ASSIGNMENT - All entries are to be transcribed exactly. Pictures are not part of the copy.

(THE RECORDS begins)

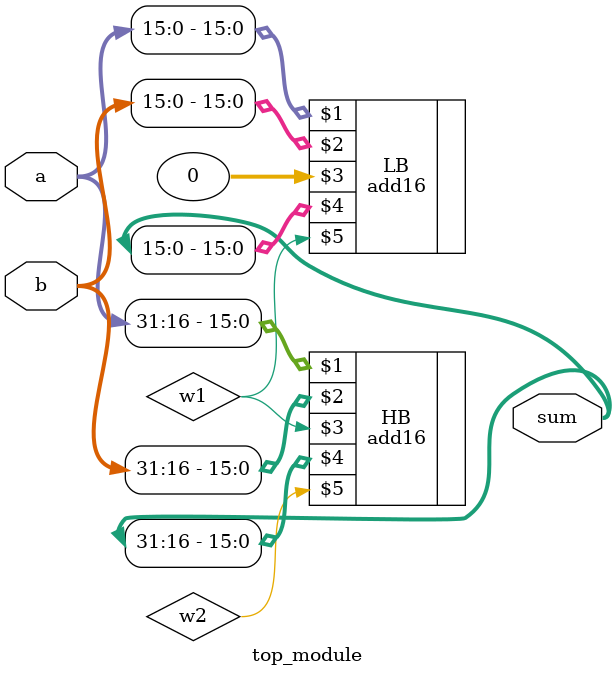
<source format=v>
module top_module(input [31:0] a, b, output [31:0] sum);
    wire w1, w2;
    add16 LB(a[15:0], b[15:0], 0, sum[15:0], w1), HB(a[31:16], b[31:16], w1, sum[31:16], w2);
endmodule

</source>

(THE RECORDS ends)

FINISHED EXERCISE -
<source format=v>
module top_module(input [31:0] a, b, output [31:0] sum);
    wire w1, w2;
    add16 LB(a[15:0], b[15:0], 0, sum[15:0], w1), HB(a[31:16], b[31:16], w1, sum[31:16], w2);
endmodule

</source>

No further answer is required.